● DOKUMENT:
══════════════════════════════

# Welchen E-Motor zum Schleppangeln??



## Bad_Fish (4. November 2008)

Hallo Leutz!

Ich überlege gerade einen Elektromotor zum Schleppangeln zu kaufen.

Sollte es ein sutfenlos regulierbarer Motor sein, oder langt einer mit fünf Fahrstufen vorwärts??

Minn Kota preißt ja seine Maxxum (stufenlos) ja extra zum Schleppen an. 

Oder reicht auch ein Endura (fünf Stufen)?? #c

Ich angle am Altrhein, Aluboot 4,5m lang, 1,4m breit, ca. 80kg Leergewicht mit max. 3 Personen. Mir würde (denk ich) ein Endura 30 reichen (b. 750kg Bootsgewicht). 
Oder doch lieber ein Maxxum??

Wer schleppt mit einem E-Motor und kann mir ein paar Tips geben???

Danke!


----------



## Fishing-Toby (4. November 2008)

*AW: Welchen E-Motor zum Schleppangeln??*

Moin Bad_Fish,

ich schleppe mit meinem Minn Kota Endura 36, wenn ich im Süßwasser fische. Grundsätzlich würde ich sagen kommst Du mit dem 30 er klar. Auf den Rückwärtsgang würde ich aber nicht verzichten wollen. Oft ist die Strömung so stark, dass die Geschwindigkeit zu hoch ist. Den Rückwartsgang nutze ich dann, um gegen den Strom zu fahren. So fährst Du dann in einer passable Geschwindigkeit. Wird in Holland an der Issel und an der Maas auch viel praktiziert.

══════════════════════════════

● VORLIEGENDE EINTRÄGE:

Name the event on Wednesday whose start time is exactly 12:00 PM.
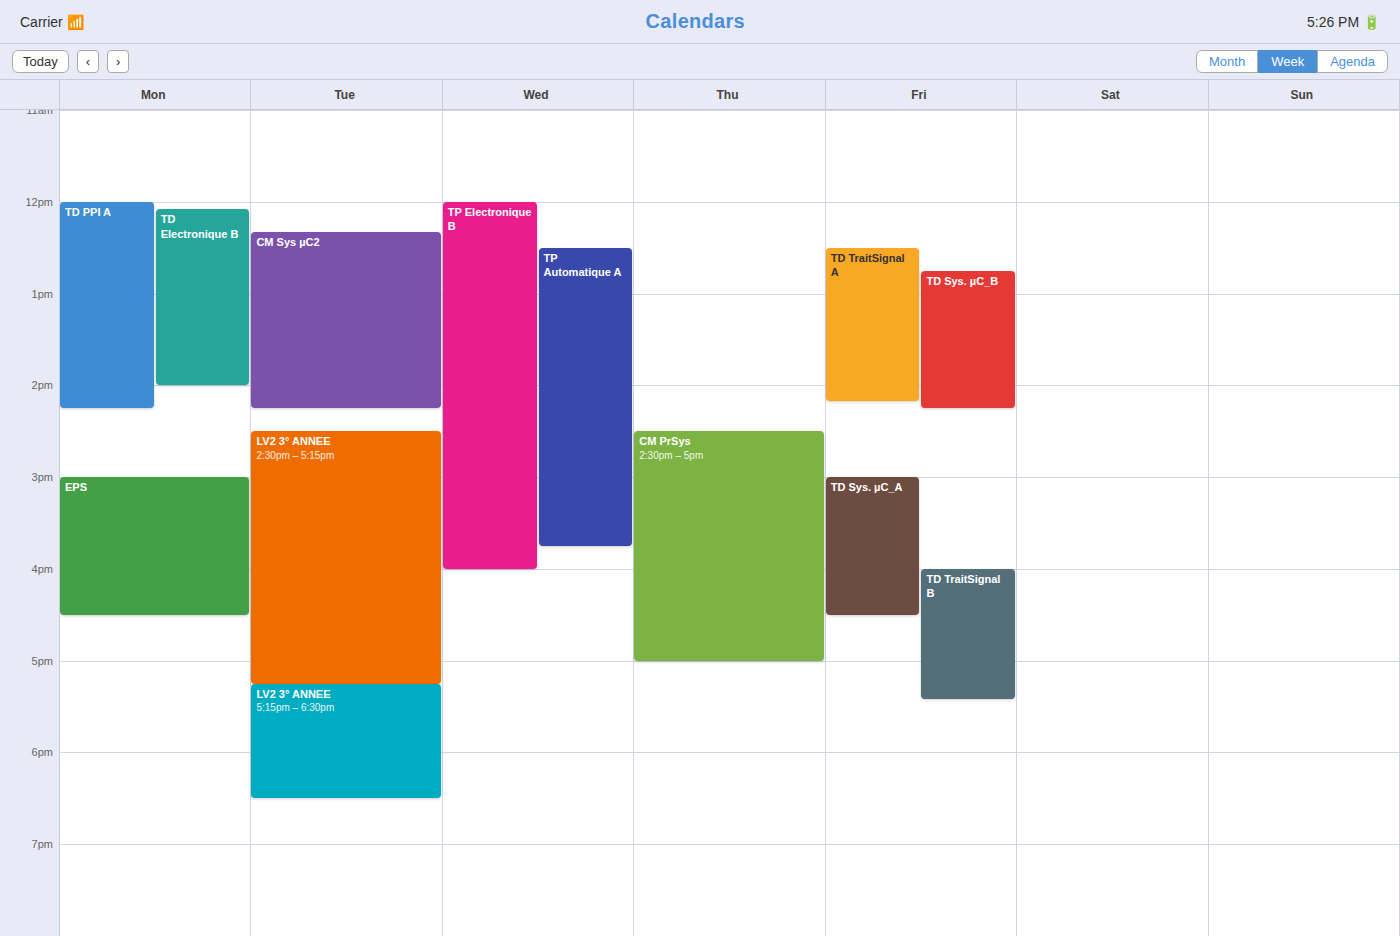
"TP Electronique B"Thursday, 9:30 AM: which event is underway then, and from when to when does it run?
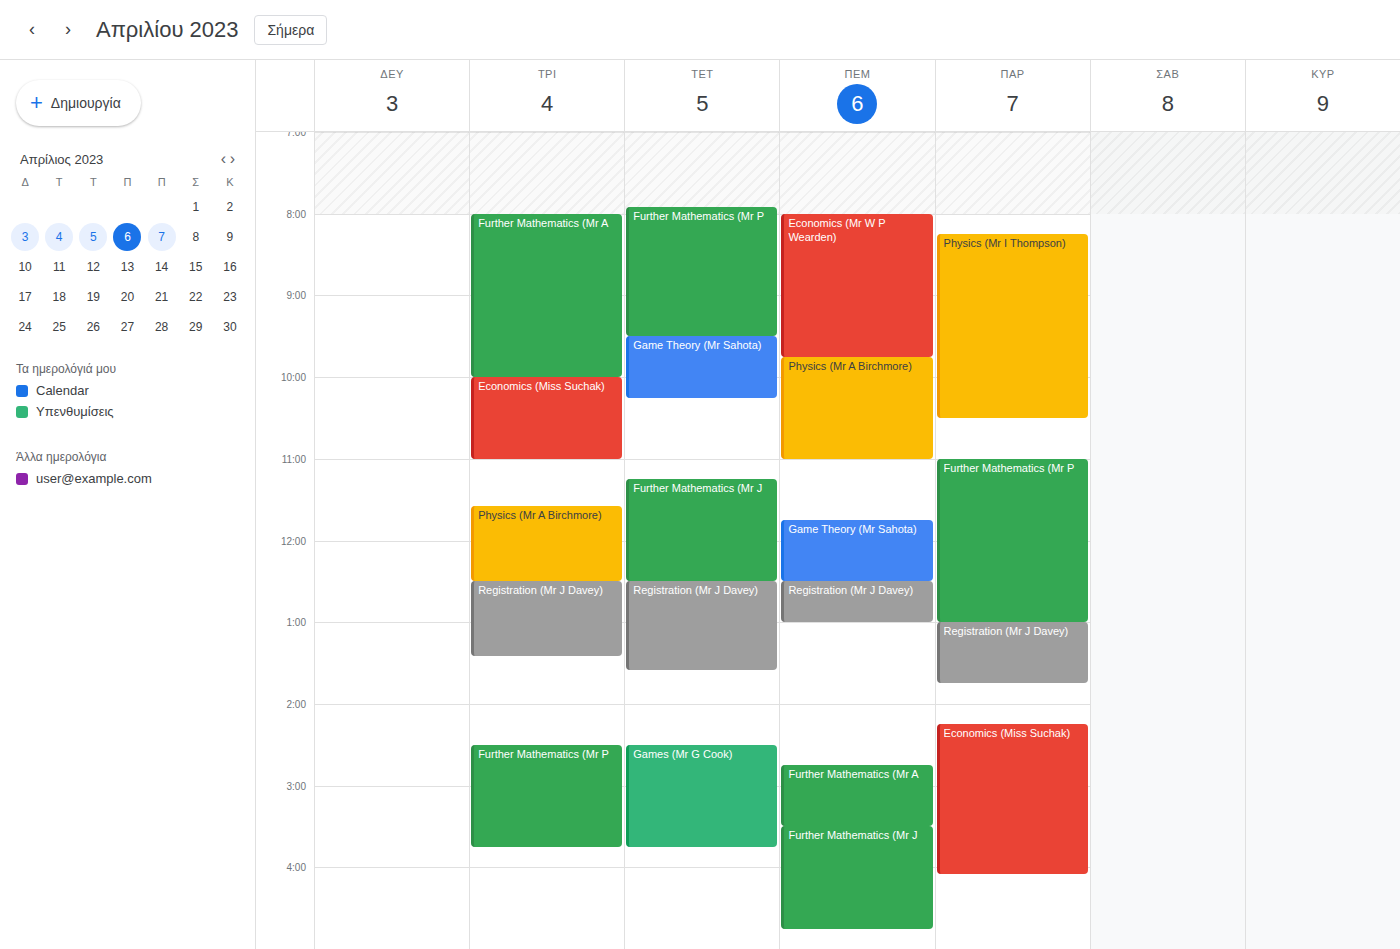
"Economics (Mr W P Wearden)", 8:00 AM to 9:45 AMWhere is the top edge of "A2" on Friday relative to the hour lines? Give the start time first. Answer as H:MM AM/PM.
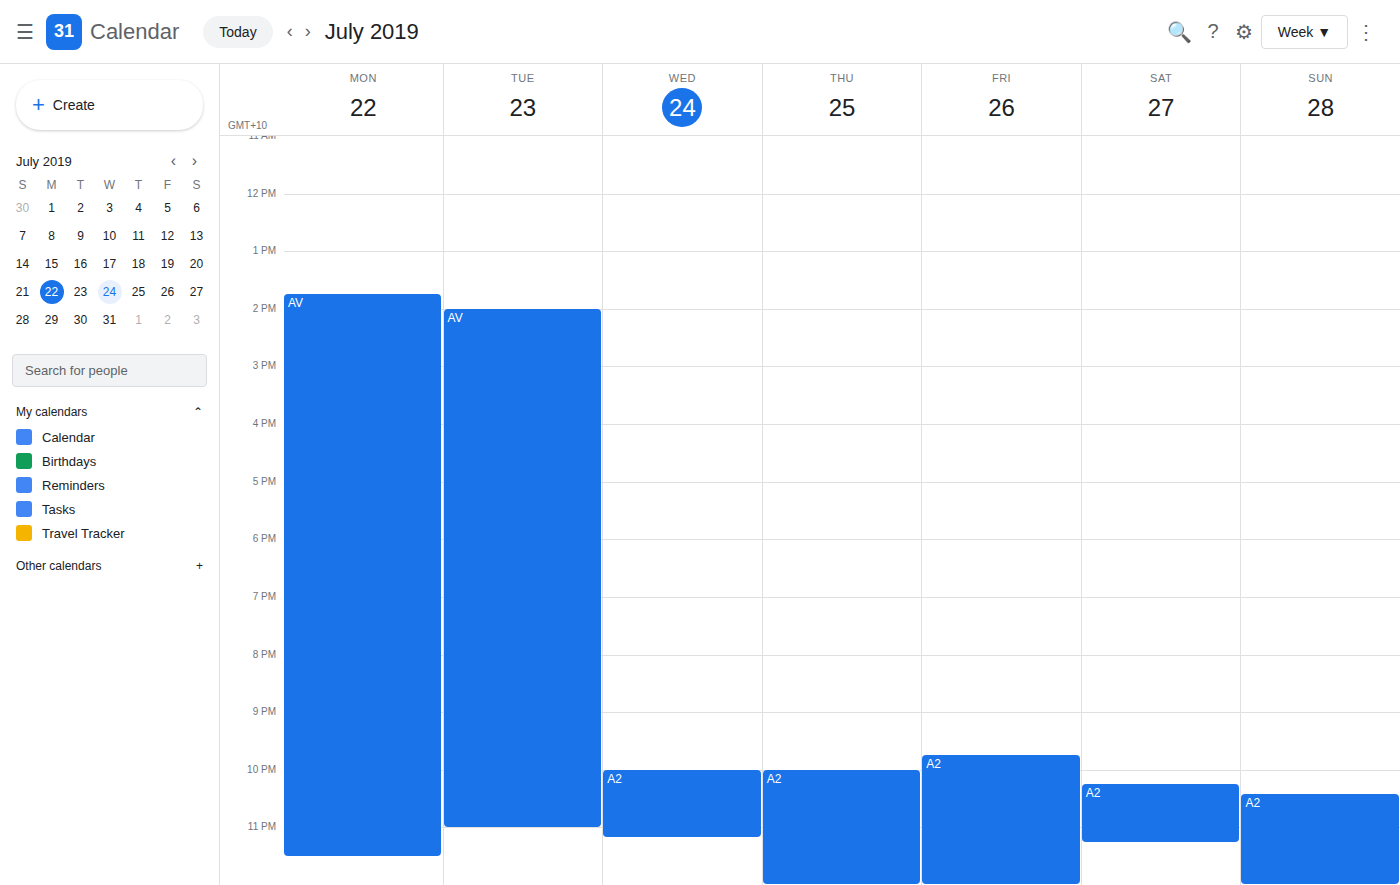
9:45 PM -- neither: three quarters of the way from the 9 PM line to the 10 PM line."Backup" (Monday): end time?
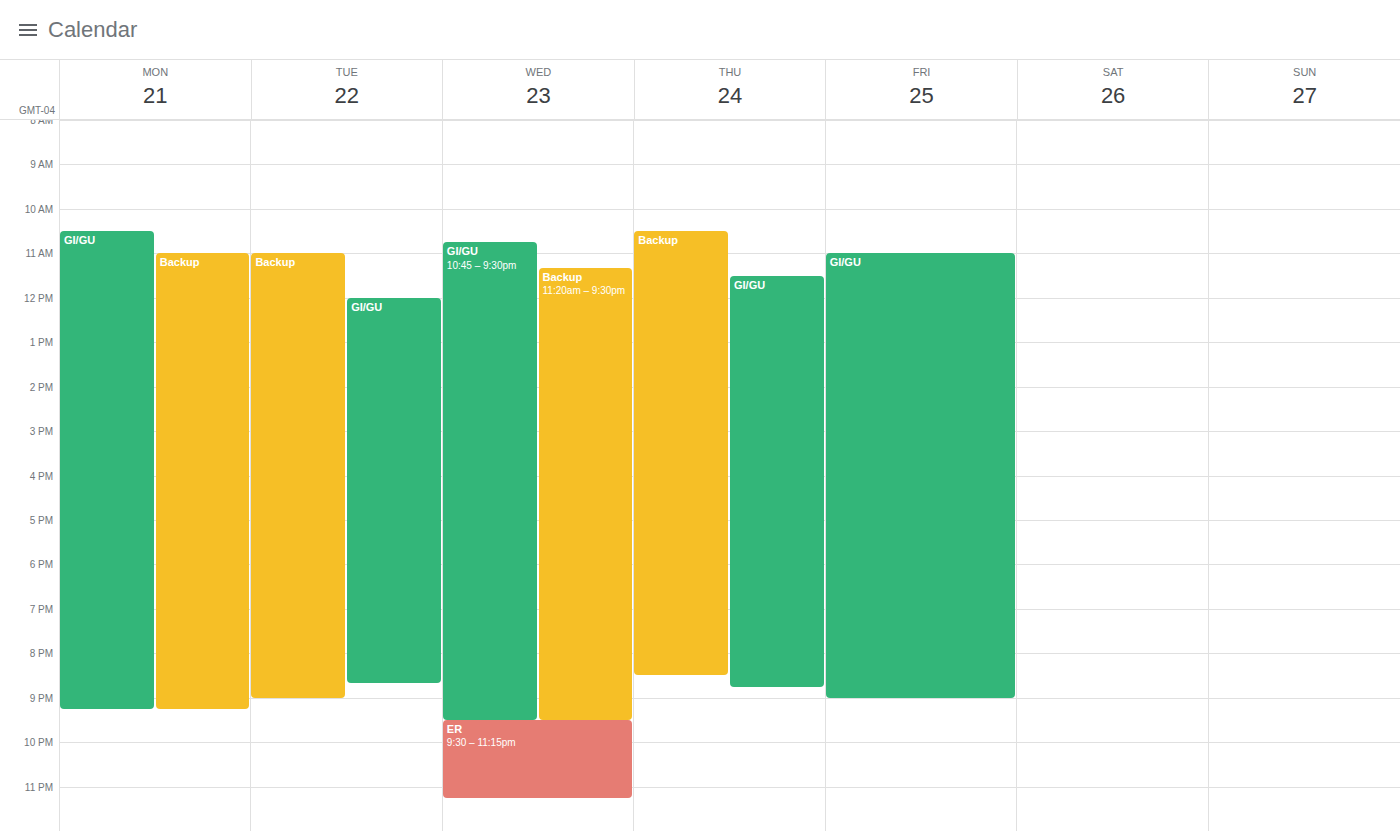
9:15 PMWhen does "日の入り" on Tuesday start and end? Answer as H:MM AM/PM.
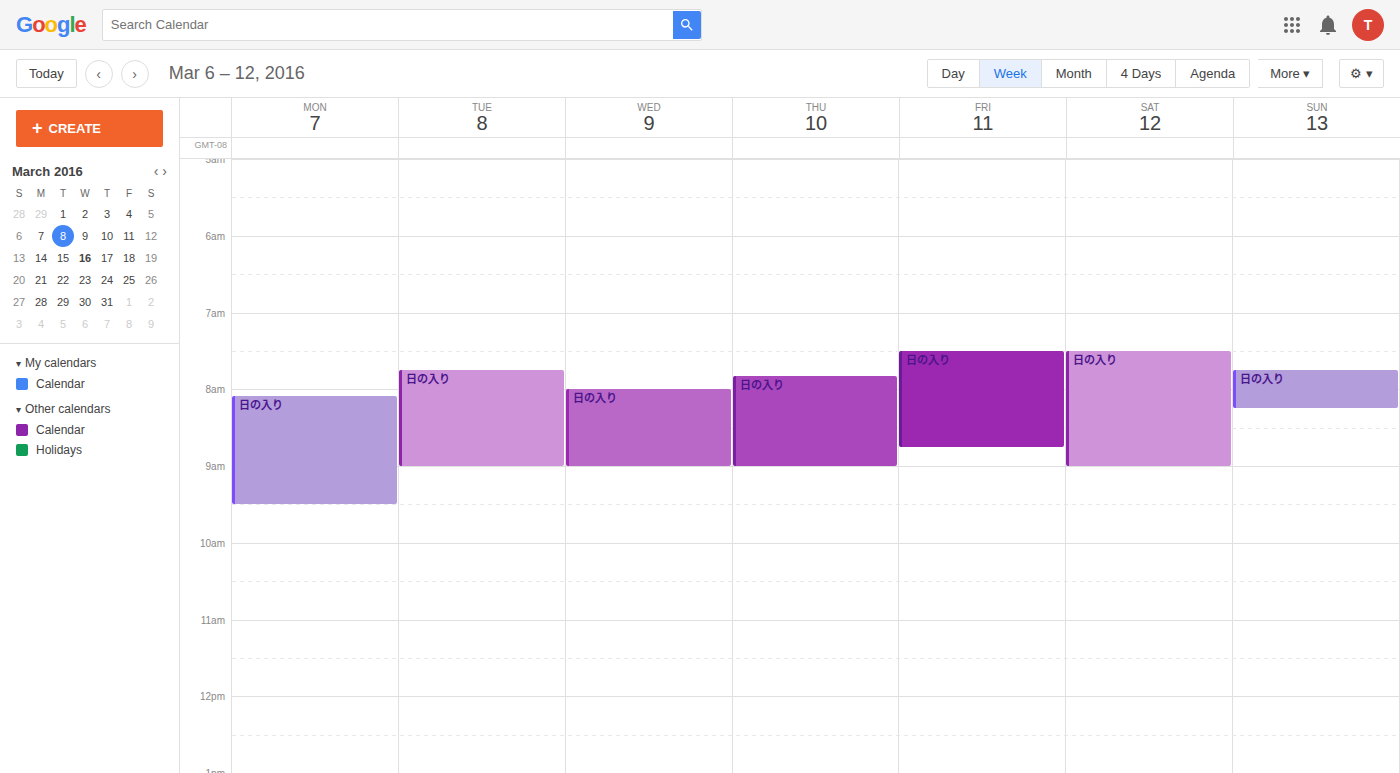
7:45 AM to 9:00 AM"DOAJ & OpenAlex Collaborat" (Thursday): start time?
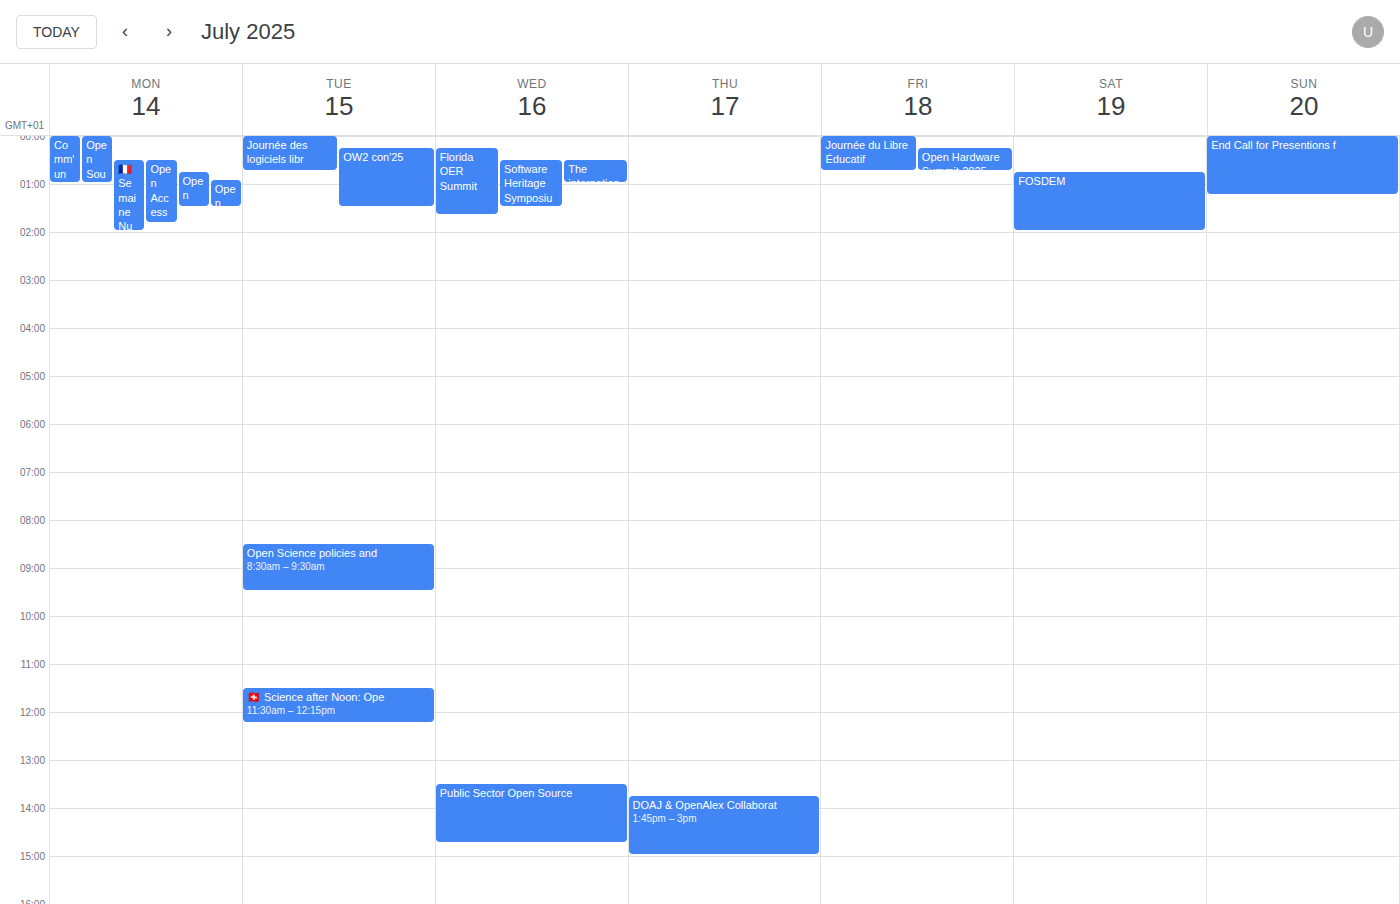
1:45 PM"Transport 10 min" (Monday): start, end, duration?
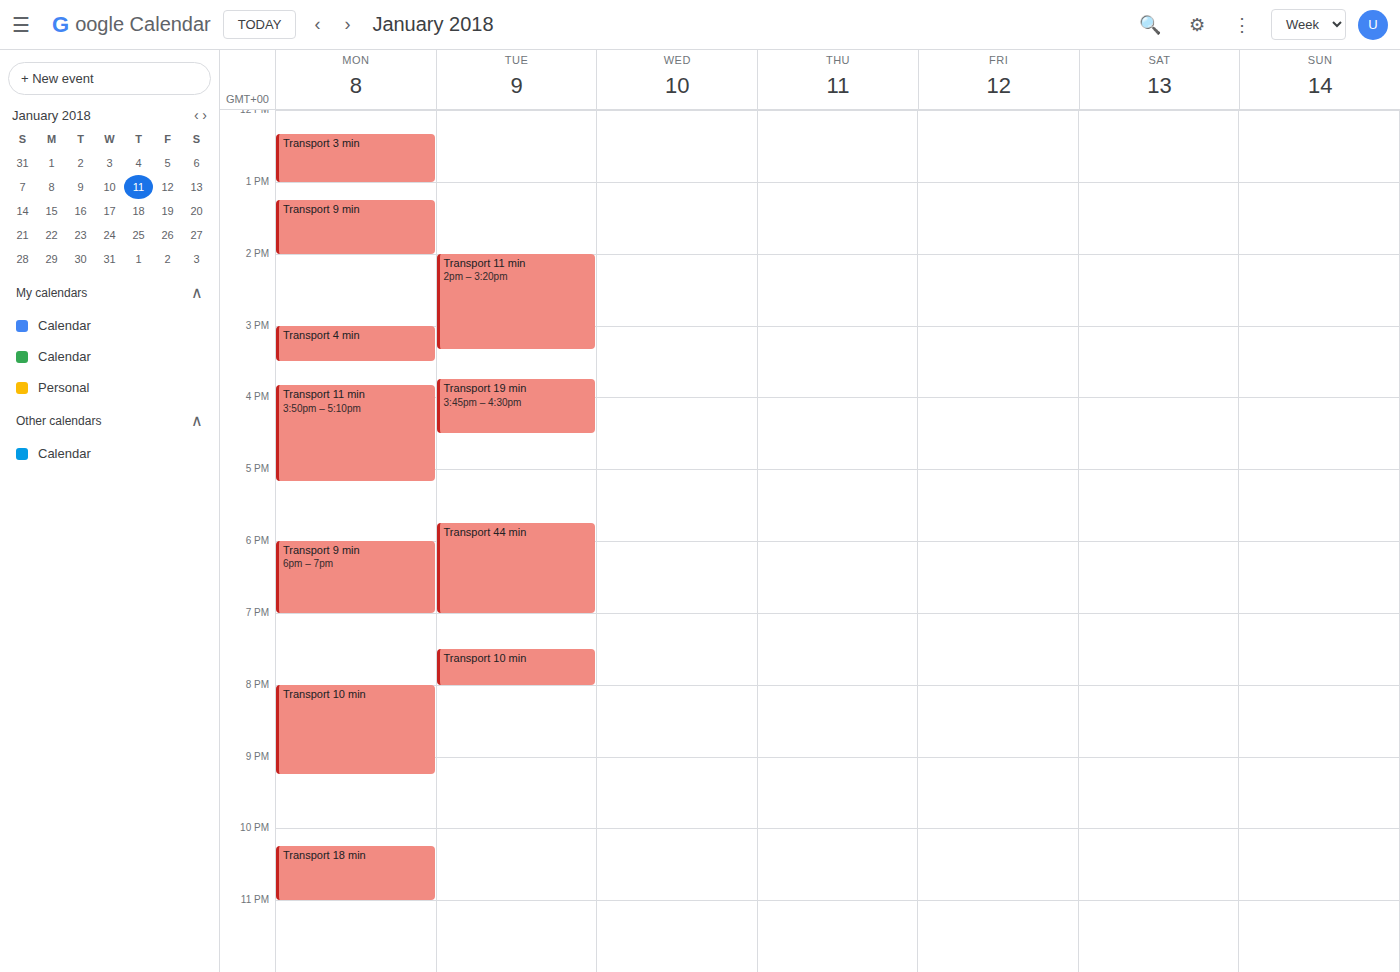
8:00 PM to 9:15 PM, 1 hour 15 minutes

══════════════════════════════

● AUFGABEN:
1. Nenne alle Gewässer, die im Thread zum Schleppangeln mit E-Motor namentlich erwähnt werden.
2. Fahre mit dem Thread zum Schleppangeln mit E-Motor im Anschluss an seinen letzten Satz fort.

● ANTWORTEN:
1. Altrhein, Issel, Maas

2.
Gruß Toby


----------



## Bad_Fish (4. November 2008)

*AW: Welchen E-Motor zum Schleppangeln??*

Hi Toby!

Ich fische ja im Stillwasser (Altrheinarm), von daher denke ich auch das die Leistung des MK Endura30 ausreicht. Und einen (oder mehrere) Rückwärtsgänge haben die ja alle.
*
Die eigentliche Frage ist, ob ich mit den Abstufungen der Vorwärtsgänge optimale Schleppgeschwindigkeiten hinbekomme (im See),
oder ob eventuell Stufe1 zu langsam und Stufe2 schon zu schnell zum schleppen ist??*

Mit einem stufenlos regelbaren bekommst man halt auch Geschwindigkeiten zwischen den beiden Stufen hin.


----------



## gründler (4. November 2008)

*AW: Welchen E-Motor zum Schleppangeln??*

hi
Ich kann dazu nur sagen,nie wieder nen Minn Kota unter 46er.Habe mit unseren 36er schon 3 mal Pech gehabt Schaltstufe brennt dauernd durch,bezw.die Kontakte schmoren darin weg.Ist auch hier im Bekanntenkreis schön öfter passiert"gerade Angler durch Dauerbetrieb"ist aber bei Minn Kota bekannt sagte mir mein Händler,ab 46er Modelle wurden wohl andere Schaltstufenschalter verbaut.Mein 36er hat mich schon 3x 49,95€ gekostet so oft ist die Schaltstufe schon durchgebrannt.
Ich kaufe nie wieder ein kleinen Minn Kota unter 46er,oder gleich Stufenlos Maxxum etc.und min.46er Power oder mehr.Von kleinen Modellen hab ich schon zuviel Negatives gehört,und selbst erlebt leider,ist net schön 7km zu Rudern weil der Motor nix mehr sagt. 
lg


----------



## gründler (4. November 2008)

*AW: Welchen E-Motor zum Schleppangeln??*

Hatte ich schon öfter hier geschrieben weil das Problem haben einige schon gehabt.

http://www.anglerboard.de/board/showthread.php?t=99536


----------



## Fishing-Toby (4. November 2008)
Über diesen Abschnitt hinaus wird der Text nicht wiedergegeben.